Container Reuse & Scaling

This project provides two primary mechanisms for managing container lifecycles and scaling: ReusePolicy for optimizing task execution through warm container pools, and Scaling for managing the replica lifecycle of long-running applications.

Optimizing Task Performance with ReusePolicy

When environment creation is expensive (e.g., loading large ML models or initializing GPU drivers), the cold-start overhead can dominate task runtime. The ReusePolicy class in flyte._reusable_environment allows you to maintain a pool of warm containers that persist across multiple task invocations.

The Warm Pool Concept

By default, Flyte tasks run in isolated, ephemeral containers. When a TaskEnvironment is configured with a ReusePolicy, the system keeps a set of replicas running. Subsequent calls to tasks within that environment reuse the same Python process, significantly reducing latency.
—————
• [Exercises to complete]
**A.** Revise the stretch of the container reuse and scaling page from "This project provides" through "significantly reducing latency.", swapping "ReusePolicy" for "ReuseConfig".
**B.** Please carry the container reuse and scaling page forward, picking up after its final sentence.
—————
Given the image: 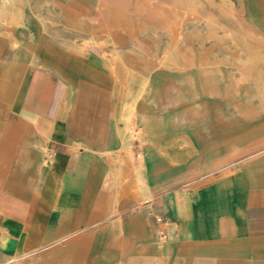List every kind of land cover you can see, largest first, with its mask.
Listing matches in <instances>:
<instances>
[{"label": "crops", "instance_id": "1", "mask_svg": "<svg viewBox=\"0 0 264 264\" xmlns=\"http://www.w3.org/2000/svg\"><path fill=\"white\" fill-rule=\"evenodd\" d=\"M66 4L74 7L73 0ZM79 5L88 11L83 19L87 28L100 33L108 24L130 59L137 55L134 44L153 38L150 30L149 35H140L147 25L135 19L138 13L125 14L97 2L91 8L85 0ZM23 21L27 27L10 28L13 42L2 33L7 24L0 22V264H12V258L19 264H115L118 259L122 264H264V144L257 152L244 153L226 180L189 192L172 185L196 168L174 178L166 174L152 183L150 170L154 175L161 166L149 159L147 173L152 199L158 196L160 220L143 215L150 202L124 195L119 203L124 209L122 233L115 220L110 224L112 214L106 213L116 182L109 163L98 154L121 145L116 116L122 70L113 72L100 50L96 56L103 61V70L73 55L60 66L59 51H69L62 37L68 31H43L30 3L23 7ZM44 44L51 53L42 49ZM22 46H31L37 63ZM180 56L192 63L196 59L188 53ZM191 69H157L151 81L176 83L177 103L188 105L197 89L206 85ZM151 95L150 88L138 107ZM194 113L173 114L172 128ZM162 119L158 111L163 126ZM181 138L188 141L185 135ZM76 141L83 146L75 148ZM259 142H264V133Z\"/></svg>", "mask_w": 264, "mask_h": 264}, {"label": "rangeland", "instance_id": "2", "mask_svg": "<svg viewBox=\"0 0 264 264\" xmlns=\"http://www.w3.org/2000/svg\"><path fill=\"white\" fill-rule=\"evenodd\" d=\"M53 1L56 0H29L48 32L57 26L49 12ZM85 1L94 8L96 0ZM135 1L129 0L128 6L133 15ZM197 1L200 3L201 0ZM158 7L168 9L162 0L155 4L145 2L135 19L147 25L142 29V37L149 35L150 26L155 24L152 37L156 43L164 45L168 36L162 28V20L154 15ZM202 8L214 12L218 21L231 27L232 31L226 33L218 27L212 29L202 20L184 18L187 41L182 53L196 56L190 73L206 85L197 89L188 105L163 102L160 109L163 135L158 140L161 150L154 144L146 146L150 163L161 166L154 175L153 169L150 170L152 183H158L166 174L174 178L197 169L183 182L172 185L187 192L207 182L226 180L236 168V161L244 160L241 157L244 153L257 152L264 144L259 142L264 133V0H231V5L230 0H210ZM103 11L105 15L108 13L106 8ZM248 49H255L259 56V64L253 70L246 69L244 64ZM204 61L208 64L201 65ZM106 100L109 102L107 96ZM187 111L195 112L194 116L181 118L179 128H172V115ZM182 135L188 141L183 140ZM230 162L236 163L230 165ZM157 197L155 195L149 209L142 212L151 221L160 220Z\"/></svg>", "mask_w": 264, "mask_h": 264}, {"label": "bare ground", "instance_id": "3", "mask_svg": "<svg viewBox=\"0 0 264 264\" xmlns=\"http://www.w3.org/2000/svg\"><path fill=\"white\" fill-rule=\"evenodd\" d=\"M67 1L68 0L53 1L52 5L54 7V11H51L49 8V12L54 17V21L57 25L51 28L61 34L65 30L68 31V34H63L62 37L68 42L67 45L69 51H59L57 56L59 65L61 66L71 55H73L75 57L86 58L95 67L103 70L104 63L96 56L97 51L100 50L102 57L107 59L108 67H110L113 72H118L120 68L122 70L121 86L123 92L120 108L116 116V130L117 134L121 137V145L116 149L108 148L102 150L98 152V154L109 163L110 171L116 182V189L113 193L111 202H109L106 207V213L112 214L110 224L115 220L117 222L116 224L120 227L119 229L123 233L124 209H120L119 207L121 198L124 195H127L129 198H134L138 201L150 202L152 200L153 191L150 188L147 173L149 157L146 151V146L148 144H154L156 145L157 149L160 150L157 137H159V134L163 133V126L158 120V111L160 110L158 109L156 112L154 108L161 107L165 101L174 103L179 99L176 83L170 80L169 82L158 80L155 77V79L151 81V73L157 69L185 70L193 66L194 63L188 62V59H179L181 57V53L184 51L185 42L187 41V38L184 34V18L186 16L194 20H202L212 29L218 27L226 33H231L232 28L225 23L219 22L218 17L214 12L203 11L202 7H205L210 2V0H201L200 3L197 0H162V3L168 9L165 10L162 7H158L155 9L154 15L158 19L162 20V28H164L165 34L168 36L166 43L164 46H162V44H159L158 46L154 38H147L148 41L142 45L139 43L134 44L137 55L135 56V59H130L122 52L123 49L119 47V43L108 24L104 25V27L100 29V33L94 29H88L83 20L84 16L88 14V11L83 6L79 5V3H82V1L73 0L74 7H68L66 4ZM96 2L97 6L106 5L110 8L116 7L122 13H131L128 8L129 0H96ZM145 2L155 4V2H159V0H136L133 6L134 13L140 14L143 10V5ZM9 3H12L13 5L7 6ZM27 3H30L31 11L37 20L39 22L42 21L29 0H0V22L4 21L7 24L6 29L2 30V33L12 38V42L14 41V37L10 34V28L13 25H22L27 27L26 23L23 21V7ZM228 8L230 9V7ZM111 17H113V15ZM40 23L44 31L45 27L42 22ZM29 27L32 26L30 25ZM154 27L155 24H152L149 28L152 35H155L153 30ZM30 33H32L31 30ZM224 35L225 34H223V36ZM22 48L31 54L33 63H37L38 57L34 52L31 51V46H22ZM42 49L51 53L50 47L46 44H44ZM89 51L91 54L90 56H87V52ZM205 64H208V61L201 63V65ZM244 64L248 70L255 69V66L259 64V56L255 49L247 50ZM168 72L166 73L165 71L164 74H168ZM160 74H162V72ZM150 88L152 95L148 100L149 102L144 101L143 104L138 107V102L145 97ZM74 89L75 88L73 87V92ZM168 96L169 99H167ZM82 146L83 145L79 141L74 143L75 148H80ZM141 226L142 223H140V227ZM11 263L19 264L16 258H12ZM115 264H122V260L118 259Z\"/></svg>", "mask_w": 264, "mask_h": 264}]
</instances>
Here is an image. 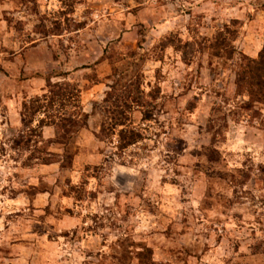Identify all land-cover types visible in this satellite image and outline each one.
<instances>
[{
  "label": "rangeland",
  "instance_id": "rangeland-1",
  "mask_svg": "<svg viewBox=\"0 0 264 264\" xmlns=\"http://www.w3.org/2000/svg\"><path fill=\"white\" fill-rule=\"evenodd\" d=\"M263 47L264 0H0V264H264V105L235 85ZM56 84L67 135L57 107L22 119ZM128 90L145 139L122 150Z\"/></svg>",
  "mask_w": 264,
  "mask_h": 264
},
{
  "label": "trees",
  "instance_id": "trees-1",
  "mask_svg": "<svg viewBox=\"0 0 264 264\" xmlns=\"http://www.w3.org/2000/svg\"><path fill=\"white\" fill-rule=\"evenodd\" d=\"M236 38V32L227 27L224 32H220L210 46L213 56L223 60H234L236 50L233 47L230 38ZM236 91L239 96H246L248 102L245 105L246 109L252 110L258 104L264 105V47L259 53L257 59L245 58L242 65L236 70ZM48 94L45 96L47 103H41L39 98L36 102L26 104L22 114V119L27 122V118L31 115L28 122L35 121V118L40 113L48 115L49 111L59 108L57 115L49 116V119L42 120L41 124L45 126L58 127L65 135L70 134L72 128L78 125L79 115L76 112H68L69 104L72 100H77L78 95L74 94L71 87L61 84L50 85ZM128 90L126 96L119 97L115 93H108L106 98L107 113L110 117L109 131L112 135H118L119 147L125 150L133 145L144 140L142 131L134 129L131 126V115L135 107H140V101L137 98L132 99V92ZM129 92L131 94H129ZM159 93V91L157 92ZM154 99L158 98V94H152ZM132 99V100H131ZM71 100V101H70ZM131 100V101H130ZM31 105V106H30ZM47 105V106H46ZM74 116V117H73ZM152 119V114L145 115V120ZM42 126V127H43Z\"/></svg>",
  "mask_w": 264,
  "mask_h": 264
}]
</instances>
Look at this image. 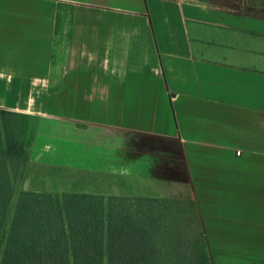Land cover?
Wrapping results in <instances>:
<instances>
[{
    "label": "crops",
    "instance_id": "1",
    "mask_svg": "<svg viewBox=\"0 0 264 264\" xmlns=\"http://www.w3.org/2000/svg\"><path fill=\"white\" fill-rule=\"evenodd\" d=\"M0 109L37 120L28 182L171 201L211 264H264V0H0Z\"/></svg>",
    "mask_w": 264,
    "mask_h": 264
},
{
    "label": "trees",
    "instance_id": "2",
    "mask_svg": "<svg viewBox=\"0 0 264 264\" xmlns=\"http://www.w3.org/2000/svg\"><path fill=\"white\" fill-rule=\"evenodd\" d=\"M36 127L0 109V264H211L171 201L25 189Z\"/></svg>",
    "mask_w": 264,
    "mask_h": 264
},
{
    "label": "rangeland",
    "instance_id": "3",
    "mask_svg": "<svg viewBox=\"0 0 264 264\" xmlns=\"http://www.w3.org/2000/svg\"><path fill=\"white\" fill-rule=\"evenodd\" d=\"M55 171H52V170H48V172H47V175L49 176H53V177H51L49 180H48V182H49V184L47 183V187L49 188V189H51V190H57V191H61L62 190V188H61V185H60V177H59V173L57 172L56 174L54 173ZM36 189V190H42V186H41V184L38 182V181H36V182H28V184H27V186H25V189ZM89 189V191H91V189L90 188H88ZM117 197H124V196H117ZM131 198H142V197H140L138 194L137 195H135L134 197H131ZM13 202H14V200H13ZM12 202V203H13Z\"/></svg>",
    "mask_w": 264,
    "mask_h": 264
}]
</instances>
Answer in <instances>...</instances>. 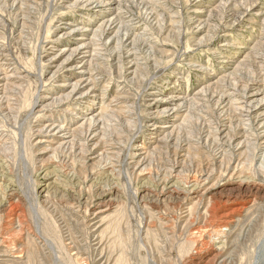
—————
• [Answers for the exercise]
**A.**
This project provides two primary mechanisms for managing container lifecycles and scaling: ReuseConfig for optimizing task execution through warm container pools, and Scaling for managing the replica lifecycle of long-running applications.

Optimizing Task Performance with ReuseConfig

When environment creation is expensive (e.g., loading large ML models or initializing GPU drivers), the cold-start overhead can dominate task runtime. The ReuseConfig class in flyte._reusable_environment allows you to maintain a pool of warm containers that persist across multiple task invocations.

The Warm Pool Concept

By default, Flyte tasks run in isolated, ephemeral containers. When a TaskEnvironment is configured with a ReuseConfig, the system keeps a set of replicas running. Subsequent calls to tasks within that environment reuse the same Python process, significantly reducing latency.

**B.**
import flyte

# Configure a warm pool for GPU tasks
gpu_env = flyte.TaskEnvironment(
    name="gpu_worker",
    resources=flyte.Resources(gpu="L4:1", memory="16Gi"),
    reusable=flyte.ReusePolicy(
        replicas=(1, 5),  # Scale between 1 and 5 replicas
        concurrency=10,   # Support 10 concurrent tasks per replica
        idle_ttl=300      # Shut down the pool after 5 minutes of total idleness
    ),
)

Key Configuration Parameters

replicas: Can be a fixed int or a tuple(min, max). A minimum of 2 replicas is recommended to prevent starvation (see below).
concurrency: The maximum number of concurrent tasks per replica. Values greater than 1 are only supported for async tasks.
idle_ttl: The duration (seconds or timedelta) after which the entire environment shuts down if no tasks are running.
scaledown_ttl: The minimum time an individual replica must be idle before it is removed during auto-scaling.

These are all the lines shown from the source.